**ACTIVITY:** For every line in the entries that contains "ユーティリティ", show the whole line.
======== RECORDS TO USE ========
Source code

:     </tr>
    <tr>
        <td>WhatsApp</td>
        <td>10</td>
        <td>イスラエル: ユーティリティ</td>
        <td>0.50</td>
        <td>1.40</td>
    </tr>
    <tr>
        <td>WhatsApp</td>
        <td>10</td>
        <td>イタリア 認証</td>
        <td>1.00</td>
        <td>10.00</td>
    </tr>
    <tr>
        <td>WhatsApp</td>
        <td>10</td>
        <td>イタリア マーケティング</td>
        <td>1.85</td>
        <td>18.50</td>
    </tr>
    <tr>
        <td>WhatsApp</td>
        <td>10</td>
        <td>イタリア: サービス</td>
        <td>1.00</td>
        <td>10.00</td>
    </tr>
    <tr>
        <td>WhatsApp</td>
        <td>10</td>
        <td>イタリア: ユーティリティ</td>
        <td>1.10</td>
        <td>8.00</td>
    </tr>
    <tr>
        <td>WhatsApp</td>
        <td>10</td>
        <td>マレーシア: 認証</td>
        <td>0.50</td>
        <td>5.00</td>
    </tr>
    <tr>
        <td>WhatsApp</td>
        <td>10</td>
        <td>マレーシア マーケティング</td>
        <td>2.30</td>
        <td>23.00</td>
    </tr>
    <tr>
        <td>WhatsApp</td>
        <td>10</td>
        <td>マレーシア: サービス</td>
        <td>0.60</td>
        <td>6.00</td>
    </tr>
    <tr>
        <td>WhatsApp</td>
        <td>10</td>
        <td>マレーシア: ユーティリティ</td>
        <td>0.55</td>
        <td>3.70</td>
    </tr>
========
**SOLUTION TO THIS EXERCISE:**
        <td>イスラエル: ユーティリティ</td>
        <td>イタリア: ユーティリティ</td>
        <td>マレーシア: ユーティリティ</td>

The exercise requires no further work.